離れてから初めて気づく大切な味

 トラベルライター、カベルナリア吉田さんのソウルフードはジンギスカン。

「北海道生まれの僕の、いわば離乳食でした。サッポロビール園のジンギスカン食べ放題は、幼稚園児だと無料で。当時5歳の僕があんまり食べるので、最初は“坊や、よく食べるねえ”なんて言っていた店長の笑顔が、途中から消えたのを覚えています(笑)。それくらいヒツジは大好き! 僕の原点の味ですね」

 前出の松本さんは言う。

「ご当地グルメの中でも、その地方の人々の多くから、地元の味として認められたものが、よりディープなご当地食・ソウルフードなのではないでしょうか

 ソウルフードは、その地方、地域で育った人が日常的に食べているため、当たり前すぎて、地域独特な食べ物、食べ方と知らなかったという人も少なくない。

 フードライターの白央篤司さんは、こう語る。

「その土地を離れたときに、初めて価値に気づくことも。地元の人に話を聞くと“好きとかそういうものじゃない”なんて答えが返ってきたり……。それでも進学や就職で土地を離れて、しばらく食べない時期があって“あ、好きだったんだ”と気づいたという声をよく聞きます」

 身近すぎて気づかず、離れて初めて好きだと気づく。まるでラブストーリーのようだ。

もうひとつのソウルフード

 このように誰もがひとつは持つソウルフードだが、その本来の語源は、アメリカ南部で奴隷制を通して生まれた、アフリカ系アメリカ人の貧困と被差別を物語る黒人料理の総称ということをご存じだろうか。現在でもアメリカでソウルフードといえば南部の伝統料理を指す。

 またソウルフードには“労働者の飯”という側面もあり、アメリカ南部だけでなく、世界中に存在するという。ソウルフードに造詣の深い吉田悠軌さんは、

「日本では揚げ物など油を多く使った料理や、戦後、アメリカから安く入手できた小麦粉を主体にした“粉もの”がその代表。これらはアメリカ黒人同様に、当時の人々が必要に迫られて編み出した料理といえます。
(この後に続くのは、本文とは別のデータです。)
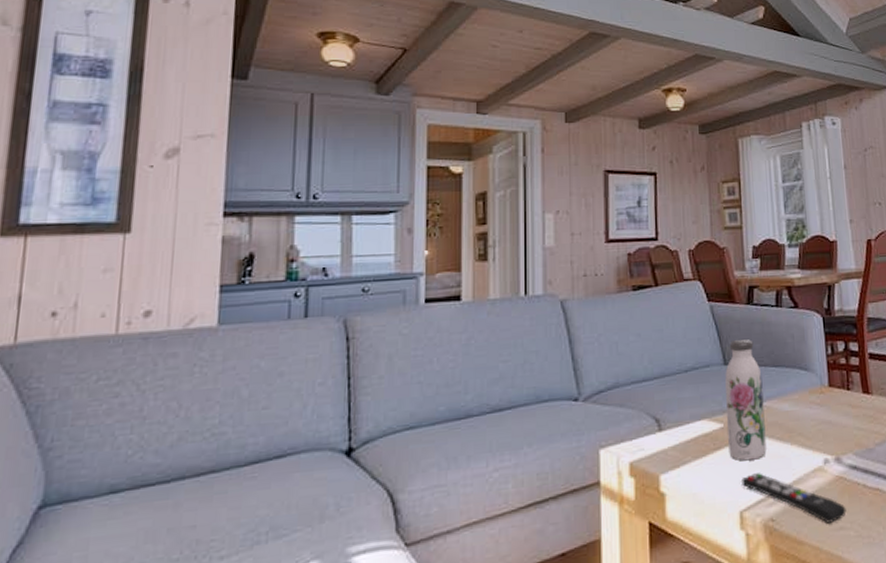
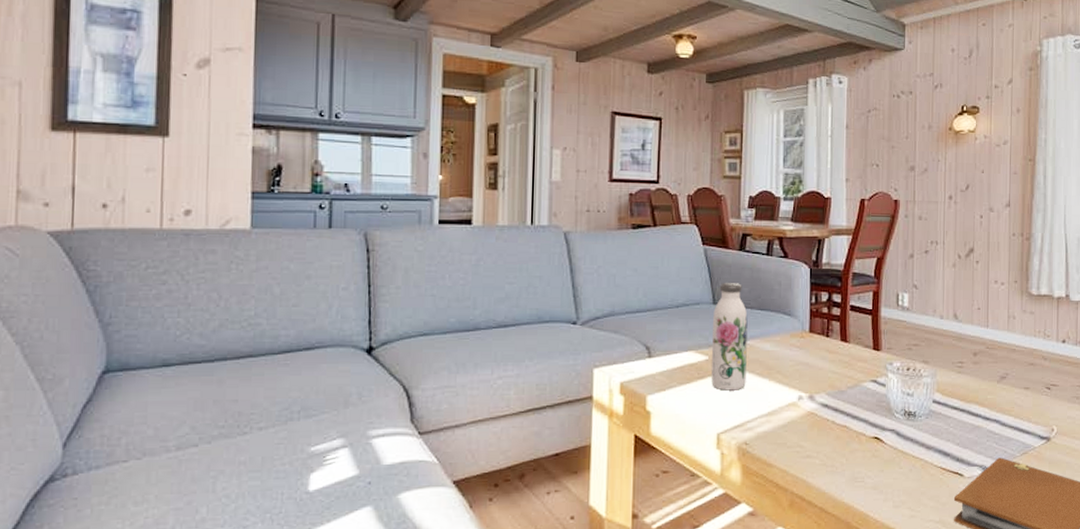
remote control: present [742,473,847,523] -> none [721,402,814,451]

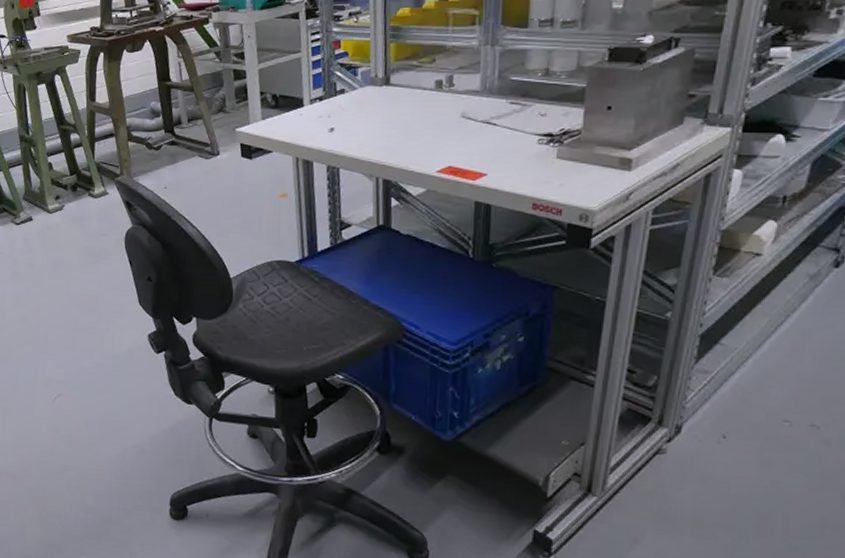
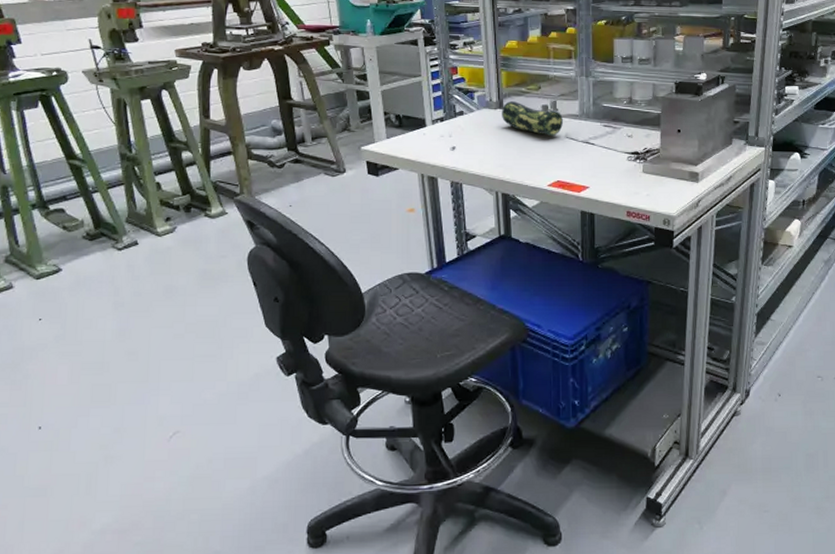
pencil case: none [388,77,460,115] -> present [502,101,563,136]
つまり安価でカロリーの高い料理は、当時の貧しい肉体労働者には欠かせない食事だったということです」

それぞれの物語を知る楽しみ

「食をたどるほどに、その土地を深く知ることにつながる」と向笠さんは言う。地域で愛される料理は、どのように生まれ、人々に受け継がれ、どのように変化しながら、今、私たちの目の前に提供されているのか。

 それぞれの料理に、物語がある。その物語は、地域を知るのみならず、より深く料理を味わい、楽しむための隠し味となるはずだ。